China pide una “barrera de seguridad” para la IA ante los intentos de Trump de frenar una regulación global
El ministro chino de Seguridad del Estado, Chen Yixin, ha pedido construir una “barrera de seguridad” en torno a la inteligencia artificial (IA), en un momento de creciente preocupación en Pekín y Washington por los riesgos políticos, sociales y tecnológicos de esta herramienta. Chen sostiene que la IA se ha convertido en un campo principal de competencia tecnológica global y en una nueva vía de “rivalidad entre grandes potencias”, según un texto publicado este domingo por la Administración del Ciberespacio de China, el principal órgano regulador del Internet chino, en su cuenta oficial en la red social Wechat.
El responsable del organismo pide impulsar el desarrollo “saludable y ordenado” de la IA, pero también reforzar la supervisión sobre datos, algoritmos, infraestructura de computación y aplicaciones de uso civil y militar. El artículo enumera riesgos vinculados a la difusión de contenidos falsos, ataques informáticos, filtraciones de datos, manipulación de la opinión pública, desinformación, uso militar de sistemas autónomos y problemas legales derivados de la responsabilidad por contenidos generados por IA.
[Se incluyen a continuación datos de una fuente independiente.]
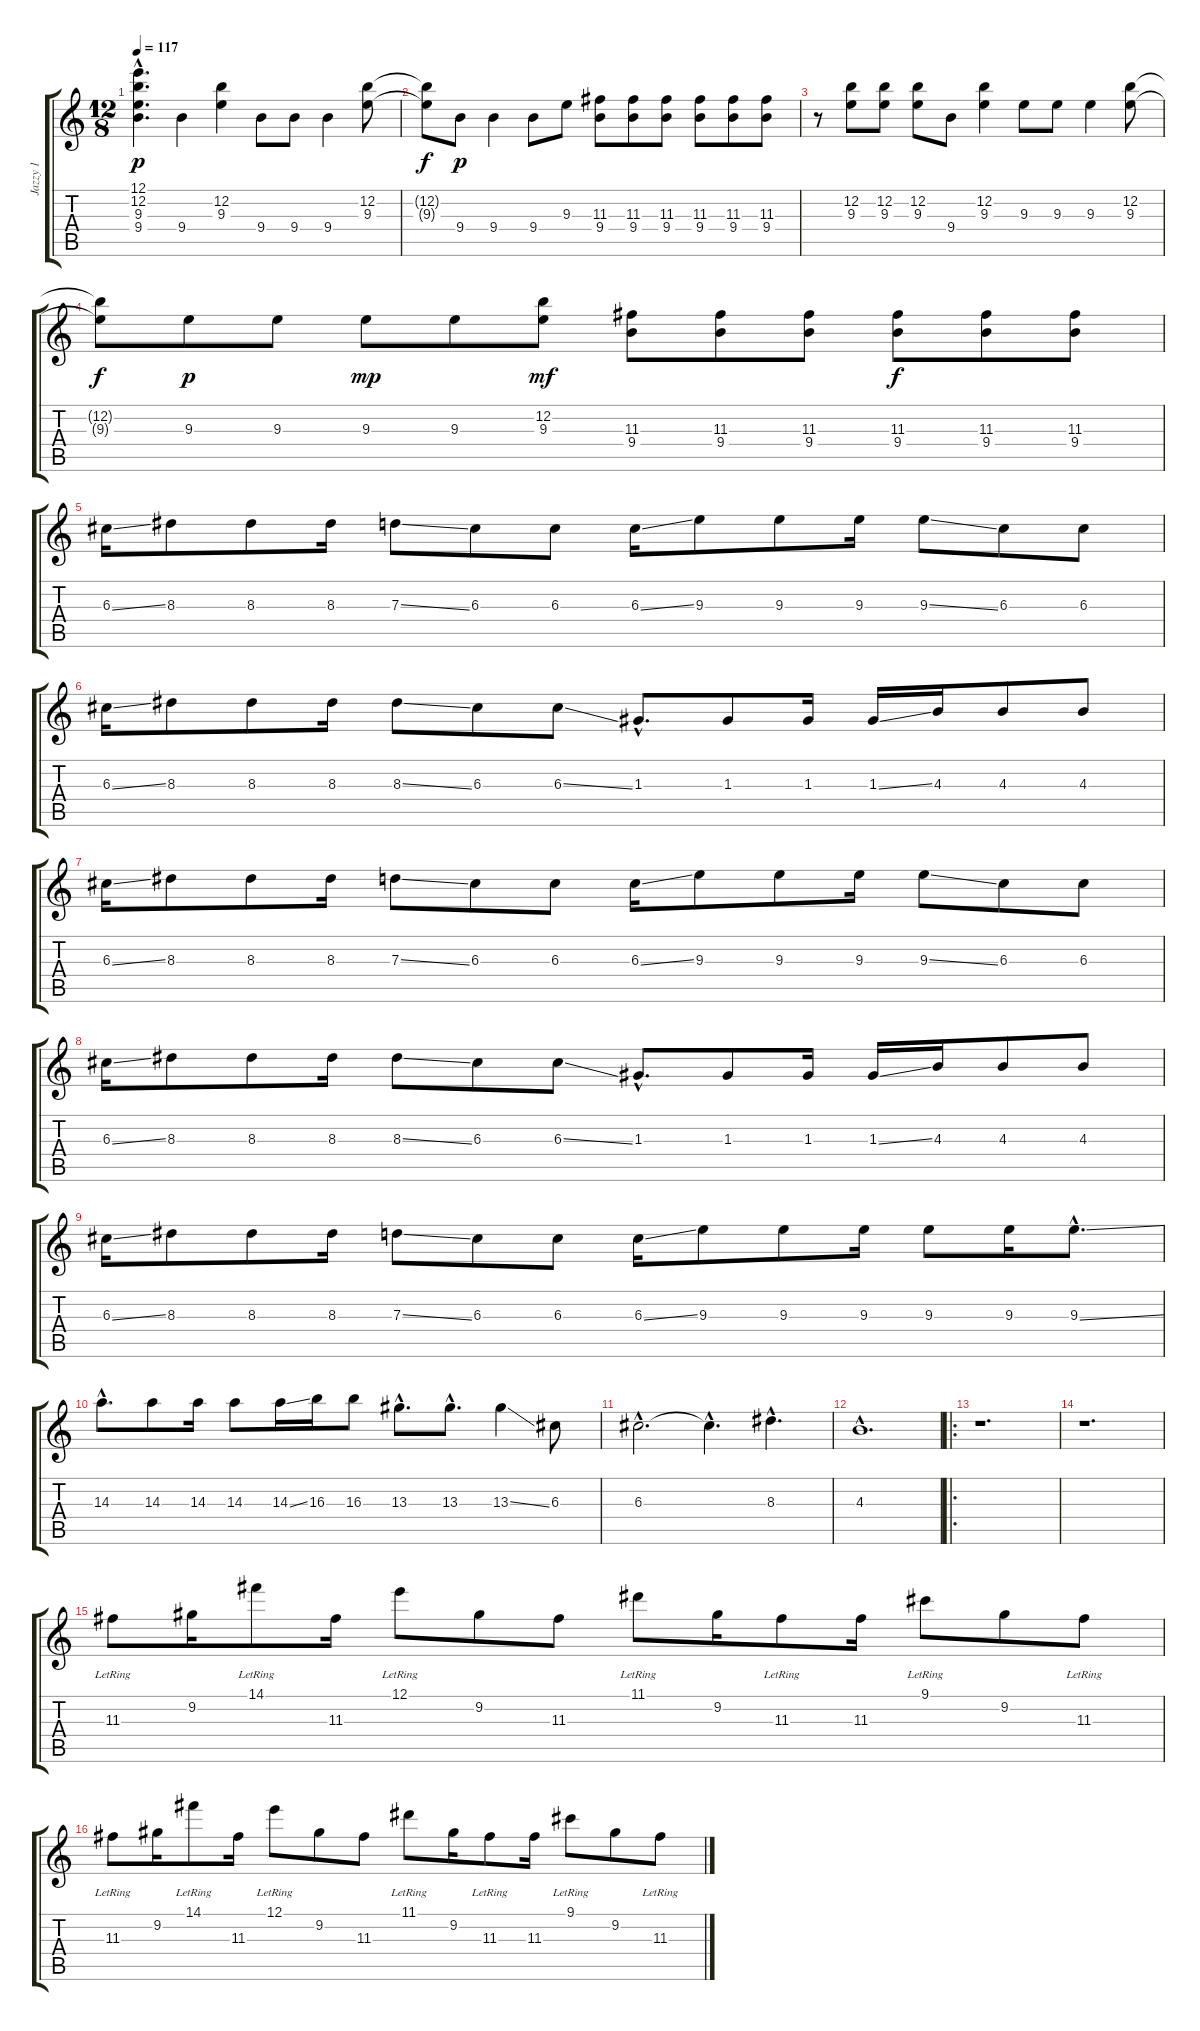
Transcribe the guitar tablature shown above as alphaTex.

\track ("Jazzy 1" "Jazzy 1") {instrument electricguitarjazz}
\staff {score tabs}
\tuning (E4 B3 G3 D3 A2 E2) {hide}
\ts (12 8)
\tempo 117
\clef g2
\ks c
(12.1{hac} 12.2{hac} 9.3{hac} 9.4{hac}).4{d dy p instrument electricguitarjazz} 9.4.4 (12.2 9.3).4 9.4.8 9.4.8 9.4.4 (12.2 9.3).8 |
(12.2{t} 9.3{t}).8{dy f} 9.4.8{dy p} 9.4.4 9.4.8 9.3.8 (11.3 9.4).8 (11.3 9.4).8 (11.3 9.4).8 (11.3 9.4).8 (11.3 9.4).8 (11.3 9.4).8 |
r.8 (12.2 9.3).8 (12.2 9.3).8 (12.2 9.3).8 9.4.8 (12.2 9.3).4 9.3.8 9.3.8 9.3.4 (12.2 9.3).8 |
(12.2{t} 9.3{t}).8{dy f} 9.3.8{dy p} 9.3.8 9.3.8{dy mp} 9.3.8 (12.2 9.3).8{dy mf} (11.3 9.4).8 (11.3 9.4).8 (11.3 9.4).8 (11.3 9.4).8{dy f} (11.3 9.4).8 (11.3 9.4).8 |
6.3{ss}.16{volume 16 instrument distortionguitar} 8.3.8 8.3.8 8.3.16 7.3{ss}.8 6.3.8 6.3.8 6.3{ss}.16 9.3.8 9.3.8 9.3.16 9.3{ss}.8 6.3.8 6.3.8 |
6.3{ss}.16 8.3.8 8.3.8 8.3.16 8.3{ss}.8 6.3.8 6.3{ss}.8 1.3{hac}.8{d} 1.3.8 1.3.16 1.3{ss}.16 4.3.16 4.3.8 4.3.8 |
6.3{ss}.16 8.3.8 8.3.8 8.3.16 7.3{ss}.8 6.3.8 6.3.8 6.3{ss}.16 9.3.8 9.3.8 9.3.16 9.3{ss}.8 6.3.8 6.3.8 |
6.3{ss}.16 8.3.8 8.3.8 8.3.16 8.3{ss}.8 6.3.8 6.3{ss}.8 1.3{hac}.8{d} 1.3.8 1.3.16 1.3{ss}.16 4.3.16 4.3.8 4.3.8 |
6.3{ss}.16 8.3.8 8.3.8 8.3.16 7.3{ss}.8 6.3.8 6.3.8 6.3{ss}.16 9.3.8 9.3.8 9.3.16 9.3.8 9.3.16 9.3{ss hac}.8{d} |
14.3{hac}.8{d} 14.3.8 14.3.16 14.3.8 14.3{ss}.16 16.3.16 16.3.8 13.3{hac}.8{d} 13.3{hac}.8{d} 13.3{ss}.4 6.3.8 |
6.3{hac}.2{d} 6.3{hac t}.4{d} 8.3{hac}.4{d} |
4.3{hac}.1{d} |
\ro
r.1{d} |
r.1{d} |
11.3{lr}.8{instrument electricguitarjazz} 9.2.16 14.1{lr}.8 11.3.16 12.1{lr}.8 9.2.8 11.3.8 11.1{lr}.8 9.2.16 11.3{lr}.8 11.3.16 9.1{lr}.8 9.2.8 11.3{lr}.8 |
11.3{lr}.8 9.2.16 14.1{lr}.8 11.3.16 12.1{lr}.8 9.2.8 11.3.8 11.1{lr}.8 9.2.16 11.3{lr}.8 11.3.16 9.1{lr}.8 9.2.8 11.3{lr}.8
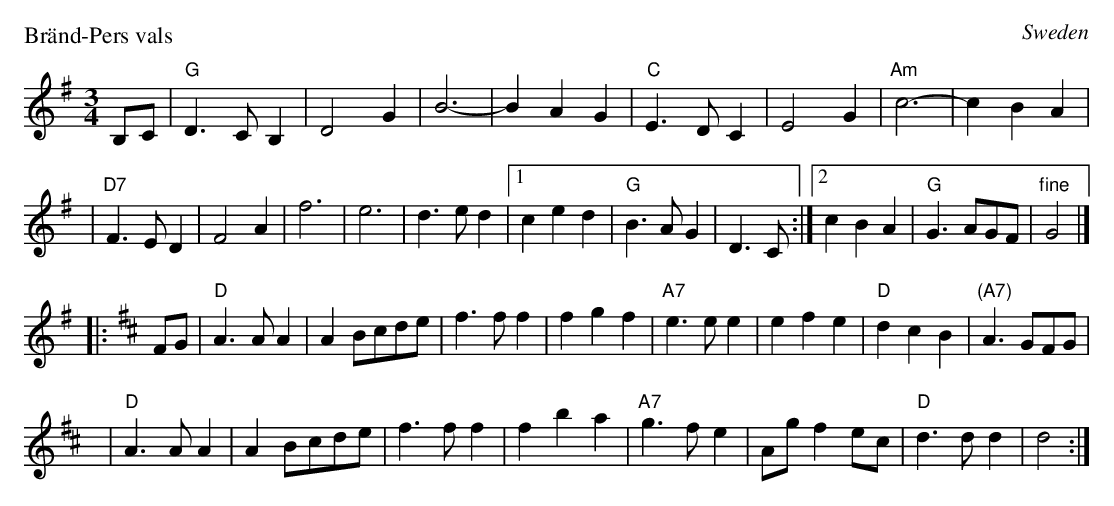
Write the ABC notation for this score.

X:1
P: Br\"and-Pers vals
O: Sweden
M: 3/4
L: 1/4
K: G
B,/C/ | "G"D>CB, | D2G | B3- | BAG | "C"E>DC | E2G | "Am"c3- | cBA |
| "D7"F>ED | F2A | f3 | e3 | d>ed |1 ced | "G"B>AG | D>C :|2 cBA | "G"G>AG/F/ | "fine"G2 |]
|: [K:D] F/G/ | "D"A>AA | AB/c/d/e/ | f>ff | fgf | "A7"e>ee | efe | "D"dcB | "(A7)"A>GF/G/ |
y6 | "D"A>AA | AB/c/d/e/ | f>ff | fba | "A7"g>fe | A/g/fe/c/ | "D"d>dd | d2 :|
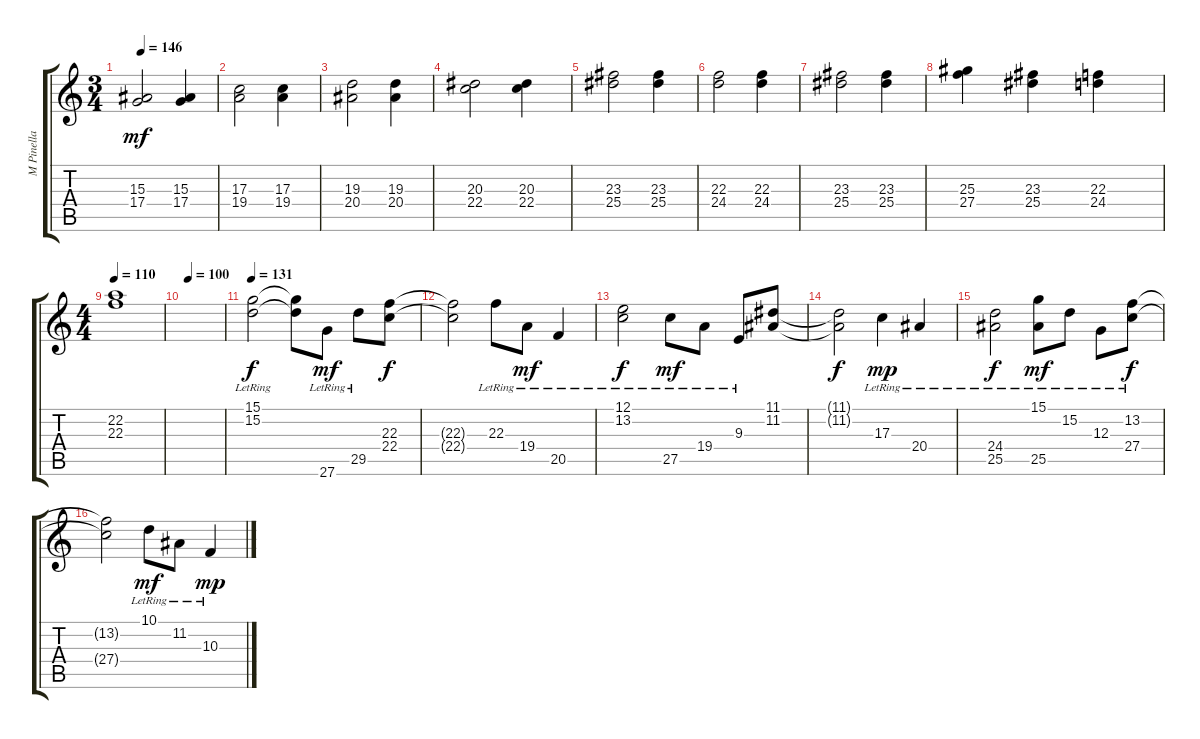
\track ("M Pinella" "M Pinella") {instrument acousticgrandpiano}
\staff {score tabs}
\tuning (E4 B3 G3 D3 A2 E2) {hide}
\ts (3 4)
\tempo 146
\clef g2
\ks c
(15.3 17.4).2{dy mf} (15.3 17.4).4 |
(17.3 19.4).2 (17.3 19.4).4 |
(19.3 20.4).2 (19.3 20.4).4 |
(20.3 22.4).2 (20.3 22.4).4 |
(23.3 25.4).2 (23.3 25.4).4 |
(22.3 24.4).2 (22.3 24.4).4 |
(23.3 25.4).2 (23.3 25.4).4 |
(25.3 27.4).4 (23.3 25.4).4 (22.3 24.4).4 |
\ts (4 4)
\tempo 110
(22.2 22.3).1 |
\tempo (100 0.125)
|
\tempo 131
(15.1{lr} 15.2{lr}).2{dy f} (15.1{t} 15.2{t}).8 27.6{lr}.8{dy mf} 29.5{lr}.8 (22.3 22.4).8{dy f} |
(22.3{t} 22.4{t}).2 22.3{lr}.8 19.4{lr}.8{dy mf} 20.5{lr}.4 |
(12.1{lr} 13.2{lr}).2{dy f} 27.5{lr}.8{dy mf} 19.4{lr}.8 9.3{lr}.8 (11.1 11.2).8 |
(11.1{t} 11.2{t}).2{dy f} 17.3{lr}.4{dy mp} 20.4{lr}.4 |
(24.4{lr} 25.5{lr}).2{dy f} (15.1{lr} 25.5{lr}).8{dy mf} 15.2{lr}.8 12.3{lr}.8 (13.2{lr} 27.4{lr}).8{dy f} |
(13.2{t} 27.4{t}).2 10.1{lr}.8{dy mf} 11.2{lr}.8 10.3{lr}.4{dy mp}
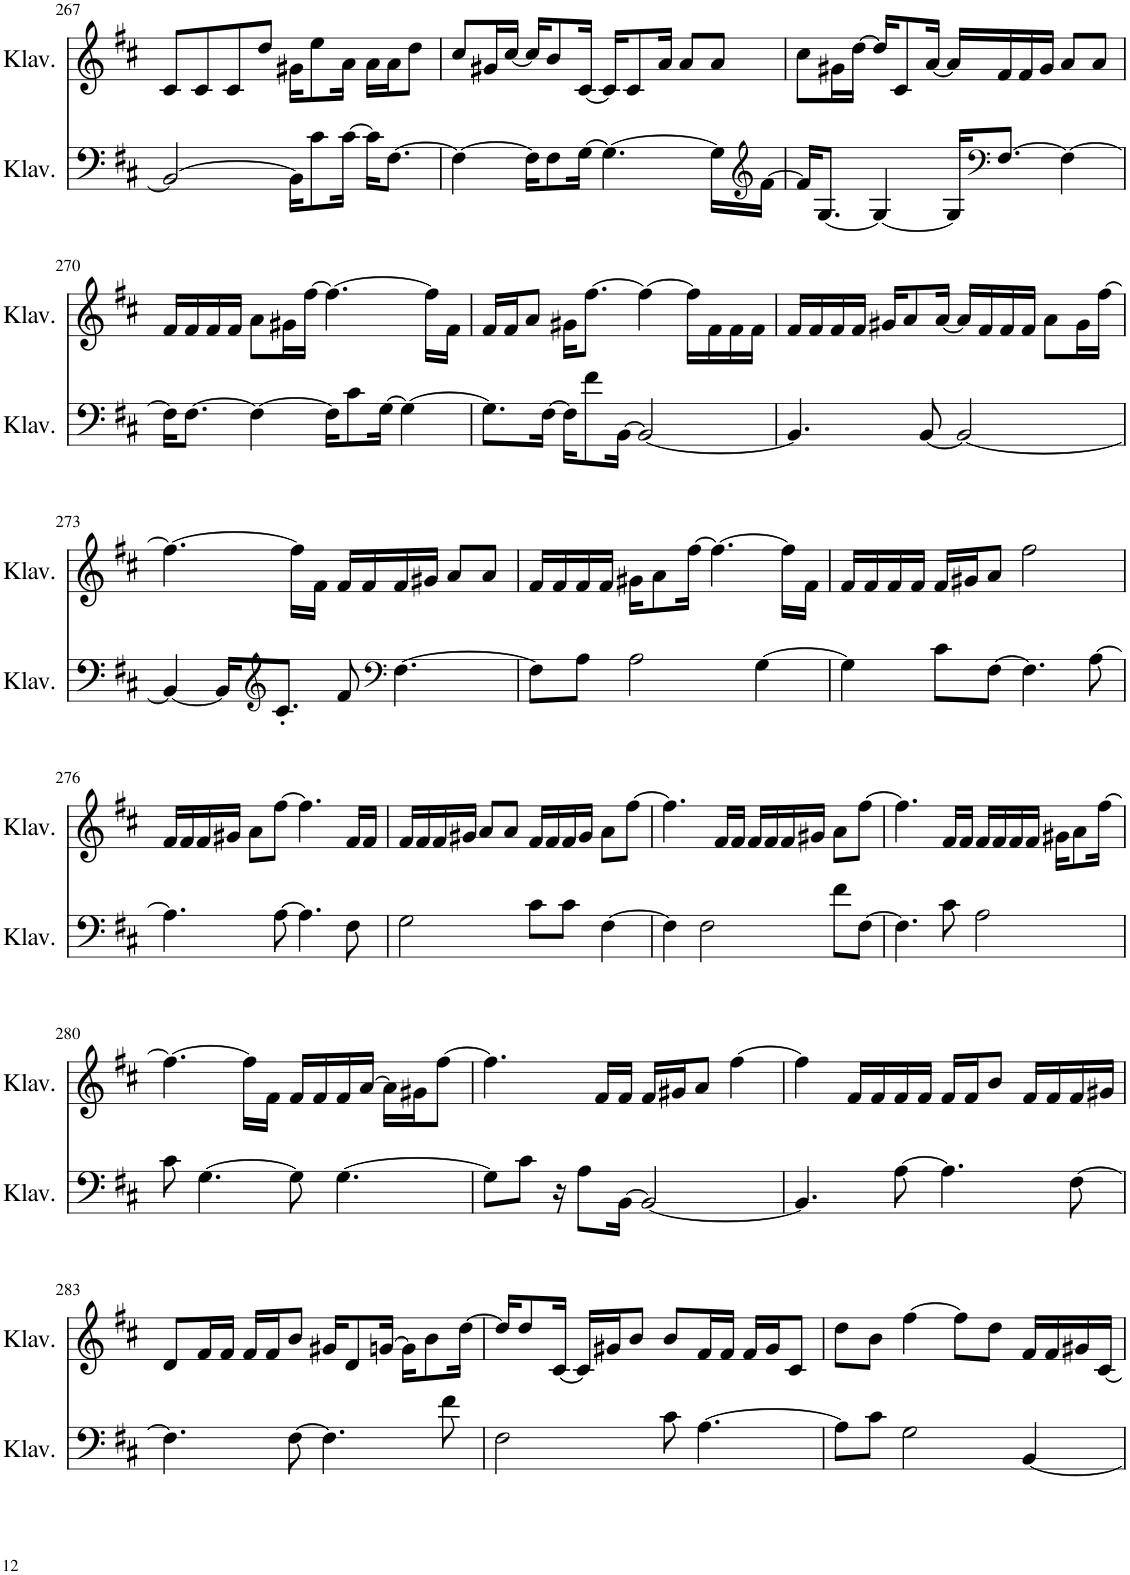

Chen afirma que, en junio de 2026, los productos de IA en China superaban ya los 500 millones de usuarios, una muestra de la velocidad con la que estas herramientas se han extendido en el país. “Ciertas naciones aprovechan sus ventajas acumuladas en teoría fundamental de IA, arquitectura de modelos y capacidad de cómputo central (todo ello bajo el pretexto de 'mantener la seguridad nacional') para limitar la capacidad de otros países de adquirir equipos técnicos de vanguardia y mejorar sus capacidades de innovación tecnológica”, indica el funcionario, en una referencia velada a Estados Unidos.
En el ámbito militar, Chen aseveró que la IA “está pasando de ser un papel de apoyo en el campo de batalla a convertirse en un protagonista”, citando específicamente el conflicto entre Washington y Teherán.
La advertencia llega en un momento de intensa actividad del sector chino, con empresas como DeepSeek, Moonshot, Alibaba, Tencent o Zhipu compitiendo mediante modelos abiertos, precios bajos y rápida implantación comercial, pese a las restricciones estadounidenses sobre chips avanzados.
Recientemente, DeepSeek y Moonshot han perfilado posibles salidas a bolsa y modelos como Kimi K3, Qwen3.8-Max o GLM-5.2 se han acercado a los sistemas más avanzados de firmas estadounidenses como OpenAI o Anthropic.Autoridades estadounidenses y responsables como el secretario del Tesoro, Scott Bessent, han acusado a empresas chinas de usar la “destilación”, una técnica que permite entrenar modelos con respuestas de otros sistemas, para copiar tecnología estadounidense.
El debate coincide con las alertas lanzadas en Estados Unidos por directivos como Dario Amodei, Sam Altman o Elon Musk sobre los riesgos de la IA, mientras el presidente estadounidense, Donald Trump, ha rechazado ralentizar su desarrollo con el argumento de que Washington no puede permitir que China tome ventaja.
Este verano, el presidente chino, Xi Jinping, pidió una gobernanza “precisa y efectiva” de la IA y China lanzó en Shanghái una organización internacional de cooperación sobre IA con una treintena de países.